Après avoir éliminé toute opposition en Turquie, le sultan Recep Tayyip Erdogan nourrit désormais l’ambition d’unifier le monde musulman.
Et c’est la décision de Donald Trump de reconnaitre Jérusalem comme capitale d’Israël et d’y transférer l’ambassade des Etats-Unis qui a été l’occasion pour le dictateur Turc de tenter un coup de poker. Le 13 décembre, soit une semaine après l’annonce surprise du président américain, Erdogan convoquait en urgence un sommet extraordinaire de l’Organisation de coopération islamique(OCI) qui réunit les 57 états musulmans, en vue de parvenir à une position commune contre la décision américaine sur Jérusalem.
Une initiative politique couronnée de succès. C’est la première fois depuis longtemps que les chefs d’Etat du monde musulman surmontant leurs divisions et leurs rivalités se mettaient d’accord sur un texte commun condamnant la décision prise par les Etats-Unis.

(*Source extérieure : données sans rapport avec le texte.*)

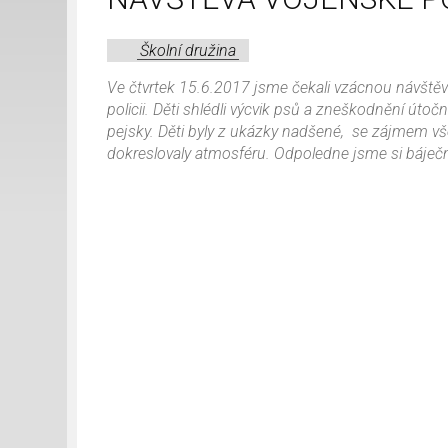
Školní družina
Ve čtvrtek 15.6.2017 jsme čekali vzácnou návštěvu
policii. Děti shlédli výcvik psů a zneškodnění útoč
pejsky. Děti byly z ukázky nadšené, se zájmem vš
dokreslovaly atmosféru. Odpoledne jsme si báječně 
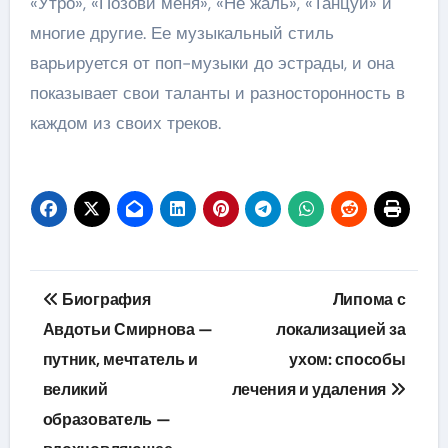
«Утро», «Позови меня», «Не жаль», «Танцуй» и
многие другие. Ее музыкальный стиль
варьируется от поп-музыки до эстрады, и она
показывает свои таланты и разносторонность в
каждом из своих треков.
Навигация
Биография
Липома с
по
Авдотьи Смирнова —
локализацией за
путник, мечтатель и
ухом: способы
записям
великий
лечения и удаления
образователь —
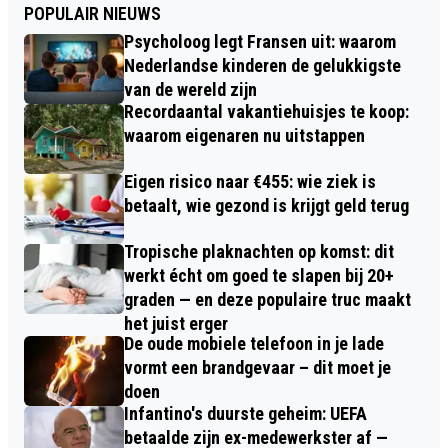
POPULAIR NIEUWS
Psycholoog legt Fransen uit: waarom
Nederlandse kinderen de gelukkigste
van de wereld zijn
Recordaantal vakantiehuisjes te koop:
waarom eigenaren nu uitstappen
Eigen risico naar €455: wie ziek is
betaalt, wie gezond is krijgt geld terug
Tropische plaknachten op komst: dit
werkt écht om goed te slapen bij 20+
graden — en deze populaire truc maakt
het juist erger
De oude mobiele telefoon in je lade
vormt een brandgevaar – dit moet je
doen
Infantino's duurste geheim: UEFA
betaalde zijn ex-medewerkster af —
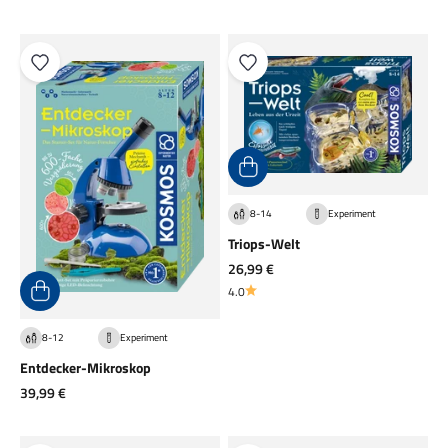
8-14
Experiment
Triops-Welt
Angebot
26,99 €
4.0
8-12
Experiment
Entdecker-Mikroskop
Angebot
39,99 €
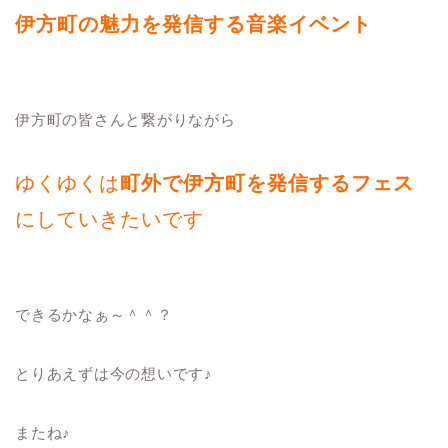
伊方町の魅力を発信する音楽イベント
伊方町の皆さんと繋がりながら
ゆくゆくは
町外で伊方町を発信するフェス
にしていきたいです
できるかなぁ～＾＾？
とりあえずは今の想いです♪
またね♪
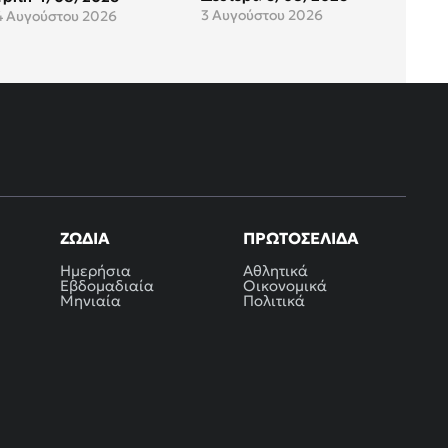
3 Αυγούστου 2026
4 Αυγούστου 2026
ΖΏΔΙΑ
ΠΡΩΤΟΣΈΛΙΔΑ
Ημερήσια
Αθλητικά
Εβδομαδιαία
Οικονομικά
Μηνιαία
Πολιτικά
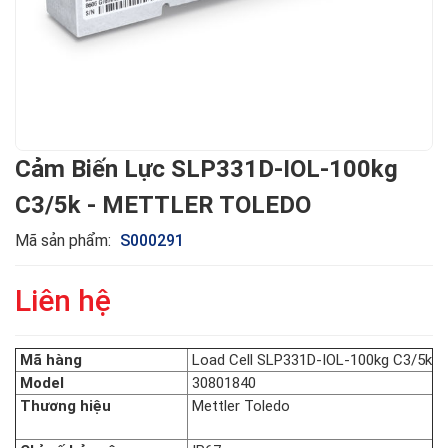
Cảm Biến Lực SLP331D-IOL-100kg
C3/5k - METTLER TOLEDO
Mã sản phẩm:
S000291
Liên hệ
Mã hàng
Load Cell SLP331D-IOL-100kg C3/5k
Model
30801840
Thương hiệu
Mettler Toledo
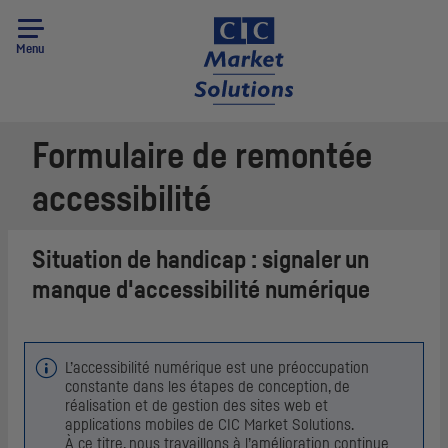
Menu
Formulaire de remontée
accessibilité
Situation de handicap
: signaler un
manque d'accessibilité numérique
L’accessibilité numérique est une préoccupation
constante dans les étapes de conception, de
réalisation et de gestion des sites web et
applications mobiles de CIC Market Solutions.
À ce titre, nous travaillons à l’amélioration continue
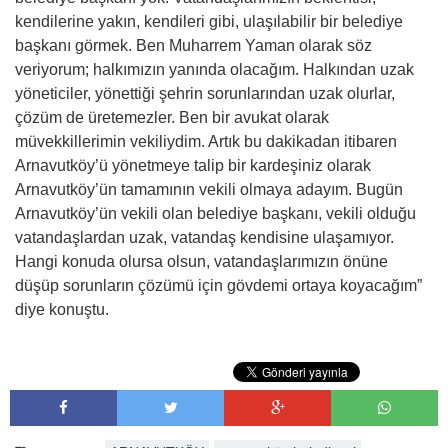
kendilerine yakın, kendileri gibi, ulaşılabilir bir belediye
başkanı görmek. Ben Muharrem Yaman olarak söz
veriyorum; halkımızın yanında olacağım. Halkından uzak
yöneticiler, yönettiği şehrin sorunlarından uzak olurlar,
çözüm de üretemezler. Ben bir avukat olarak
müvekkillerimin vekiliydim. Artık bu dakikadan itibaren
Arnavutköy’ü yönetmeye talip bir kardeşiniz olarak
Arnavutköy’ün tamamının vekili olmaya adayım. Bugün
Arnavutköy’ün vekili olan belediye başkanı, vekili olduğu
vatandaşlardan uzak, vatandaş kendisine ulaşamıyor.
Hangi konuda olursa olsun, vatandaşlarımızın önüne
düşüp sorunların çözümü için gövdemi ortaya koyacağım”
diye konuştu.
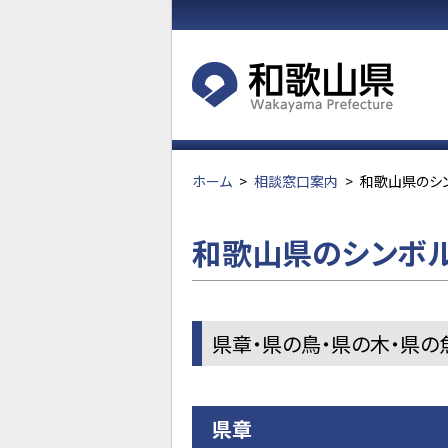
ホーム
>
相談窓口案内
>
和歌山県のシ
和歌山県のシンボ
県章・県の鳥・県の木・県の
県章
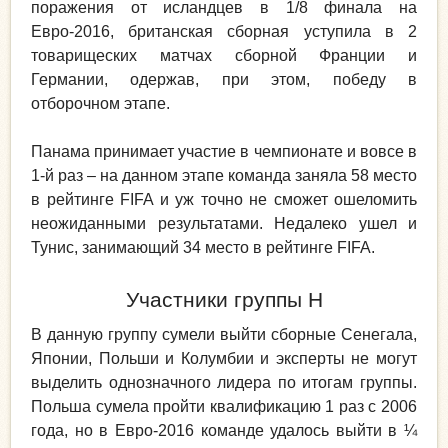
поражения от исландцев в 1/8 финала на
Евро-2016, британская сборная уступила в 2
товарищеских матчах сборной Франции и
Германии, одержав, при этом, победу в
отборочном этапе.
Панама принимает участие в чемпионате и вовсе в
1-й раз – на данном этапе команда заняла 58 место
в рейтинге FIFA и уж точно не сможет ошеломить
неожиданными результатами. Недалеко ушел и
Тунис, занимающий 34 место в рейтинге FIFA.
Участники группы H
В данную группу сумели выйти сборные Сенегала,
Японии, Польши и Колумбии и эксперты не могут
выделить однозначного лидера по итогам группы.
Польша сумела пройти квалификацию 1 раз с 2006
года, но в Евро-2016 команде удалось выйти в ¼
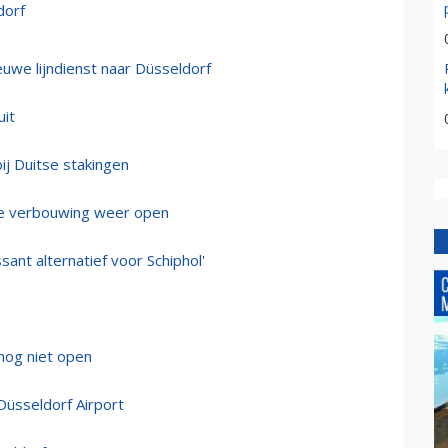
dorf
euwe lijndienst naar Düsseldorf
uit
bij Duitse stakingen
te verbouwing weer open
sant alternatief voor Schiphol'
nog niet open
Düsseldorf Airport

En visite au Soudan, les 24 et 25 décembre, le Sultan Turc savourait son succès : « Durant le sommet extraordinaire sur Jérusalem, le monde musulman a montré à quel point il pouvait être puissant lorsqu’il agit ensemble » a-t-il déclaré, tout en se félicitant qu’au conseil de sécurité de l’ONU 128 pays se soient opposés à la décision américaine.
Isolé sur la scène diplomatique
Ce n’est pas par hasard qu’Erdogan a commencé sa tournée africaine par le Soudan un état musulman dirigé par le très islamiste Omar el-Béchir. Isolé sur la scène diplomatique, ce pays de 30 millions d’habitants, est à la recherche de partenaires et d’alliés. Le président soudanais fait l’objet de deux mandats d’arrêt internationaux émis par la Cour pénale internationale (CPI) en 2009 et 2010 pour répondre de « génocide, crimes contre l’humanité et crimes de guerre au Darfour » une province située à l’Ouest du Soudan théâtre depuis 2003 d’une guerre civile oubliée de tous, qui a déjà fait 330 000 morts selon un rapport de l’ONU.
Une visite qualifiée d’« historique » par Khartoum qui se trouve dans une situation économique délicate, notamment en raison de la perte de 80% de ses ressources pétrolières depuis l’indépendance du Soudan du sud. Pas moins de douze accords de coopération dans les domaines agricole, économique et militaire ont été signés entre les deux pays ainsi qu’un accord pour la création d’un conseil de coopération stratégique.
« Stratégique », c’est ainsi qu’Erdogan a qualifié cette première visite effectuée au Soudan, sa «seconde maison » comme il l’a déclaré lors d’une conférence de presse commune au cours de laquelle Omar el-Béchir a rendu hommage à l’action de son hôte : « Les Soudanais sont attachés à la Turquie parce que c’est le dernier état du califat islamique ». On ne saurait être plus clair !
Un intérêt grandissant pour l’Afrique
Depuis le début des années 2000 Ankara manifeste un intérêt grandissant pour l’Afrique tant par le montant de ses investissements que par le nombre de ses partenariats. Après le Soudan, Erdogan accompagné d’une délégation d’hommes d’affaires et de chefs d’entreprises Turcs a fait un rapide passage par le Tchad pour signer avec N’Djaména six conventions sur la sécurité, les mines et l’eau. Et c’est par la Tunisie qu’il termine sa visite africaine, une visite hautement stratégique, là encore, puisque la Tunisie, comme la Turquie, ont en commun et pour des raisons différentes, d’avoir des relations compliquées en ce moment avec les Emirats arabes unis.
Trois étapes dans trois pays musulmans où il a été bien sûr question de géo-politique. Dans un monde islamique en pleine mutation partagé entre un Iran chiite et une Arabie saoudite sunnite qui vit une révolution politique et sociétale sous l’impulsion du jeune prince héritier Mohammed Ben Salmane, l’ambitieux Erdogan pense que son heure est venue de lancer une OPA sur un monde musulman éclaté afin de replacer la Turquie sur la scène diplomatique.
Il a juste oublié que le véritable maitre du jeu dont il est censé être l’allié se trouve à Washington, qu’il s’appelle Donald Trump et que rien ne pourra se faire sans lui.